No campo econômico, para o governo Truman, os EUA não deveriam conceder empréstimos para financiamento de grandes projetos de desenvolvimento na América Latina – o desenvolvimento da região dependeria da criação de condições favoráveis ao investimento estrangeiro privado em setores como matérias-primas. Em 1946, missão econômica brasileira fracassa na busca de financiamento para infraestrutura de transportes e, no ano seguinte, os EUA negam empréstimo para construção de uma refinaria de petróleo no Brasil – evidenciava-se que a assistência para a construção da siderúrgica de Volta Redonda era exceção na política econômica dos EUA, relacionada às condições impostas pela guerra. Assim, no pós-guerra, os EUA reafirmaram interesse pela produção de matérias-primas brasileiras, sobretudo petróleo e minerais estratégicos, e insistiam na liberdade de ação para o capital estrangeiro interessado nessas áreas – o que influenciou até mesmo a Constituinte que definiria a Carta de 1946, cujo texto permitiria a concessão da exploração de recursos do solo e do subsolo a companhias estabelecidas no Brasil. Quanto às areias monazíticas, em 1947, os EUA buscaram renovar acordo firmado em 1945, mas, a despeito da recusa de Dutra em assinar novo acordo, a exportação seguiu por vias administrativas.

Como resultado da percepção da insatisfação brasileira (no que foi caracterizado como “alinhamento sem recompensa” por Gerson Moura), os EUA enviaram, em 1948, a missão econômica para avaliar a situação econômica brasileira: a Missão Técnica Conjunta Brasil-EUA, também conhecida como Missão Abbink. Seu principal objetivo era analisar fatores que promovem ou retardam o desenvolvimento brasileiro, com atenção a: recursos naturais e de capital; mão-de-obra disponível; problemas fiscais e bancários; problemas relativos ao comércio interno e internacional; posição do Brasil na economia mundial. A Missão também deveria apontar medidas para encorajar investimentos privados no Brasil. Tendo trabalhado em 1948 ao lado de especialistas brasileiros, resultou em relatório final, entregue em fevereiro de 1949, que apontou a necessidade de mobilizar e reorientar recursos internos, de implementar medidas ortodoxas para combate à inflação e de remover óbices legais à entrada do capital norte-americano. Em suma, espelhou a política da administração Truman para a América Latina. Também em 1949, o Brasil seria incluído em programa de assistência técnica dos EUA, o Plano Truman (Ponto IV). Esse plano, porém, além de não contemplar a possibilidade de investimentos públicos ou empréstimos nos moldes do Plano Marshall, dirigia-se particularmente a países africanos e asiáticos, buscando explorar matérias-primas.

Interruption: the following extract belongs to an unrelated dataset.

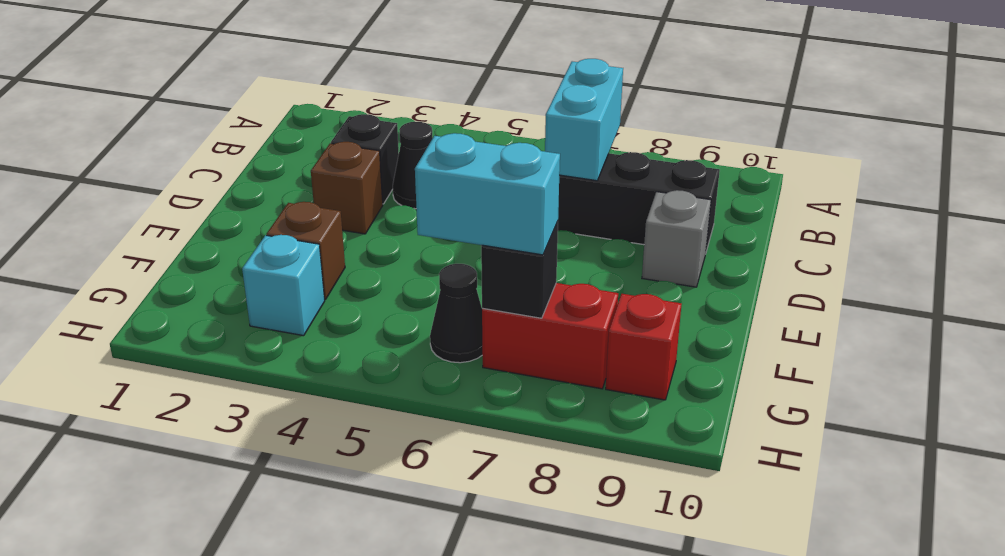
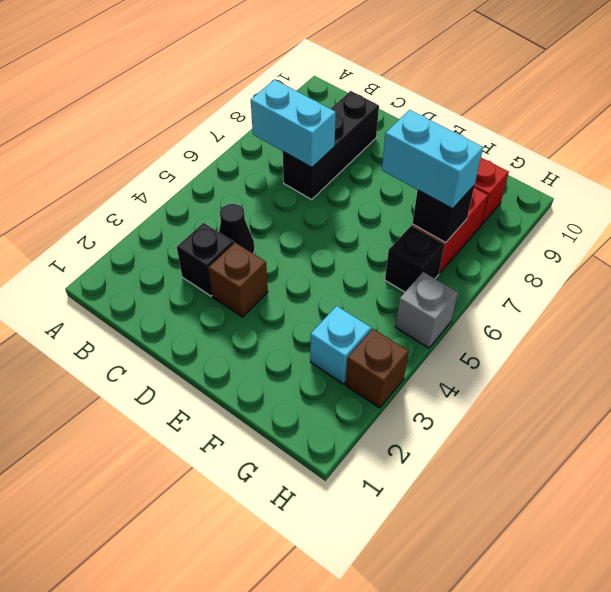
grey brick D9 level 1 -> grey brick H5 level 1
brown brick F3 level 1 -> brown brick H3 level 1
black cone G6 level 1 -> black brick G6 level 1
cyan brick G6:G7 level 3 -> cyan brick F7:G7 level 3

Também em decorrência da insatisfação brasileira, o governo dos EUA convidaria Dutra para uma visita aos EUA. Na primeira visita oficial de um chefe de Estado brasileiro ao país, em maio de 1949, não houve nenhum avanço significativo, com a apresentação de uma “convenção sobre desenvolvimento econômico” que, na verdade, era uma adaptação de documento firmado anteriormente com a Costa Rica. Anunciou-se a implementação futura das recomendações da Missão Abbink e houve a promessa da assinatura de convênios sobre tributação e garantia de investimentos. Como a visita de Dutra não produziu os resultados financeiros desejados (Washington concedeu ao Brasil apenas US$ 46 milhões em créditos do Eximbank naquele ano) cresceu o ressentimento brasileiro. Em janeiro de 1950, Raul Fernandes enviou a Herschel Johnson o chamado “memorando da frustração”, no qual expressava a “maior apreensão” quanto à concorrência africana e, mais uma vez, acusava Washington de ignorar o Brasil. Os EUA responderiam em maio, de forma insatisfatória. Ademais, após a Argentina de Perón obter um empréstimo de US$ 125 milhões, quase o mesmo montante recebido pelo Brasil durante todo o governo Dutra, as relações chegariam a um patamar preocupante.

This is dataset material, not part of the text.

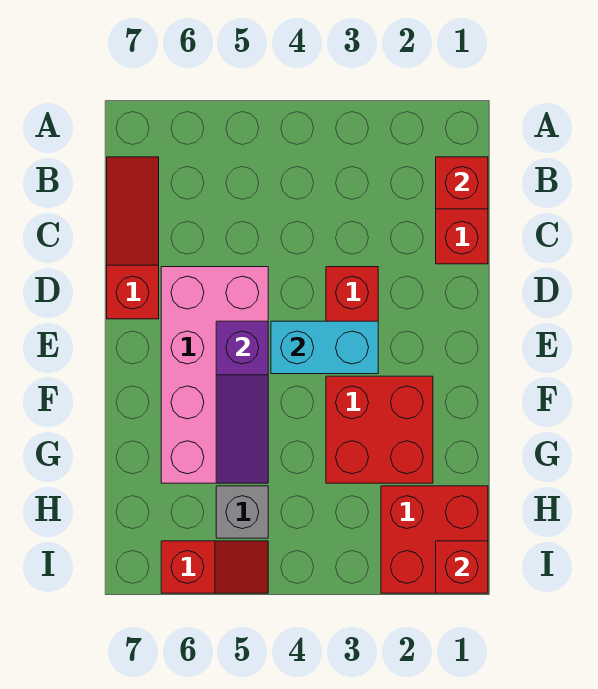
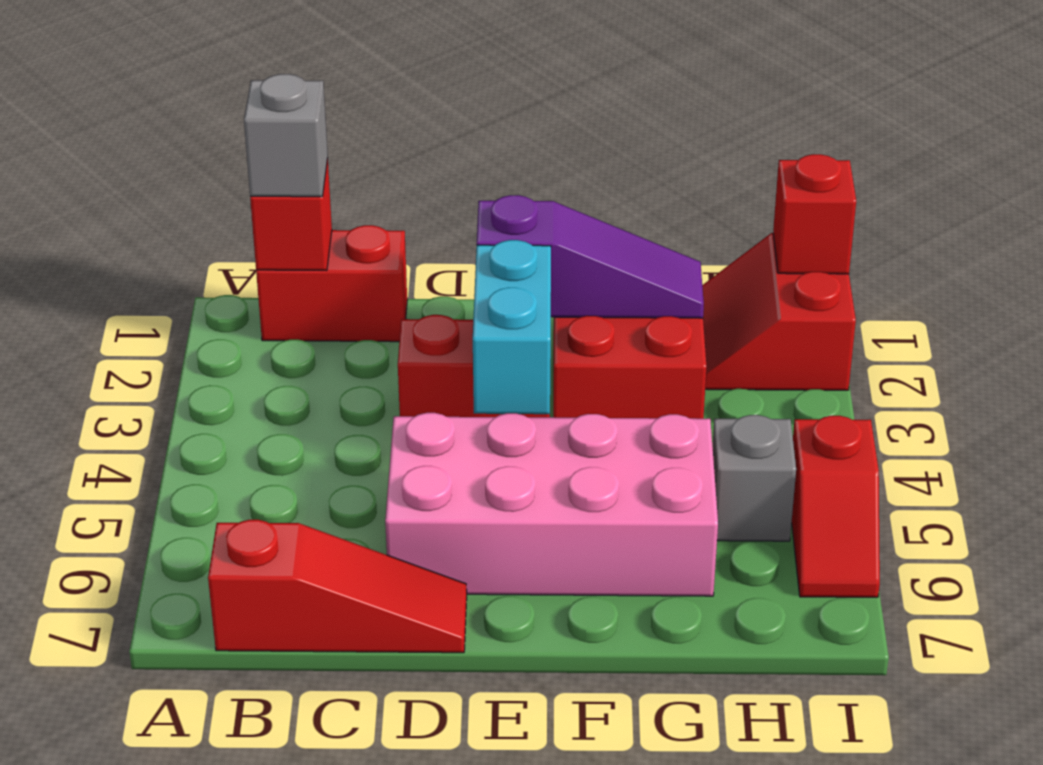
none -> grey brick B1 level 3
red slope B7:D7 level 1 top D -> red slope B7:D7 level 1 top B
purple slope E5:G5 level 2 top E -> purple slope E2:G2 level 2 top E
red brick H1:I2 level 1 -> red slope H1:I2 level 1 top I
red slope I5:I6 level 1 top 6 -> red slope I5:I6 level 1 top 5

No final do governo Dutra, em 1950, foi criada a Comissão Mista Bilateral Brasil-EUA (CMBEU), que entraria em operação efetiva apenas no governo Vargas. O acordo que criou a CMBEU foi finalizado por meio de troca de notas diplomáticas: o Brasil aderiu formalmente ao programa do Ponto IV por meio de um Acordo Geral de Cooperação Técnica (1950) e depois firmou o acordo subsidiário que constituiu a CMBEU. O objetivo primordial era o de elaborar projetos de infraestrutura de acordo com as exigências técnicas do Banco Mundial e do Eximbank. Os projetos prioritários focavam em transportes (especialmente ferrovias), no reaparelhamento e ampliação de portos, no aumento da oferta e distribuição de energia elétrica e na capacidade de armazenamento de produtos agrícolas.

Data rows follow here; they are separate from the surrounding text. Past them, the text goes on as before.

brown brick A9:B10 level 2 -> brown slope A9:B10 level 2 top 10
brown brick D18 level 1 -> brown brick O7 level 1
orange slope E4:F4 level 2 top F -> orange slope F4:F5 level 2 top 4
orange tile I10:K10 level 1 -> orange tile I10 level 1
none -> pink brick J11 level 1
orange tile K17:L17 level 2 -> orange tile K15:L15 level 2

O Brasil e a configuração do sistema interamericano do pós-guerra

No âmbito das relações interamericanas, o processo de configuração do novo sistema regional remete à Conferência de Chapultepec, no primeiro trimestre de 1945. O objetivo da conferência era estabelecer a posição dos latino-americanos na nova ordem internacional. O único país da região ausente foi a Argentina[3]. A despeito da posição de grande parte dos países latino-americanos, que defendiam uma abordagem regional para questões relativas à segurança internacional, os EUA conseguiram a aprovação para as decisões tomadas pelas potências em Dumbarton Oaks, que resultariam na Organização das Nações Unidas (ONU). A Ata de Chapultepec incorporou inovadora declaração de defesa mútua contra agressão externa, marco inicial do Tratado Interamericano de Assistência Recíproca (1947) e que também seria reproduzida no Tratado da Organização do Atlântico Norte (1949).

Na reforma do sistema interamericano, parte central de sua política externa para a América Latina, Washington buscava: consolidar uma frente antirrussa; eliminar centros de propaganda antiamericana; e organizar politicamente a defesa do hemisfério. Nesse contexto, a ênfase para a região estaria na questão da “defesa hemisférica”, o que articulava o plano regional com o plano internacional da política externa dos EUA. Apesar dos atritos políticos entre EUA e Argentina, houve alto grau de formalização do sistema interamericano nos três anos que se seguiram ao fim guerra, com participação do governo brasileiro. No imediato pós-guerra, os esforços militares de coordenação se deram por meio de acordos bilaterais entre os países do hemisfério. No início de 1946, buscou-se reunião interamericana no Rio de Janeiro para criação de uma agência militar, mas a falta de consenso sobre a situação da Argentina fez com que a reunião fosse confirmada apenas em meados de 1947, com a melhora das relações entre Buenos Aires e Washington. A Conferência Interamericana do Rio de Janeiro ocorreu em agosto e setembro de 1947, no Hotel Quitandinha, em Petrópolis, onde se acordou o Tratado Interamericano de Assistência Recíproca (TIAR), de assistência recíproca em caso de agressão.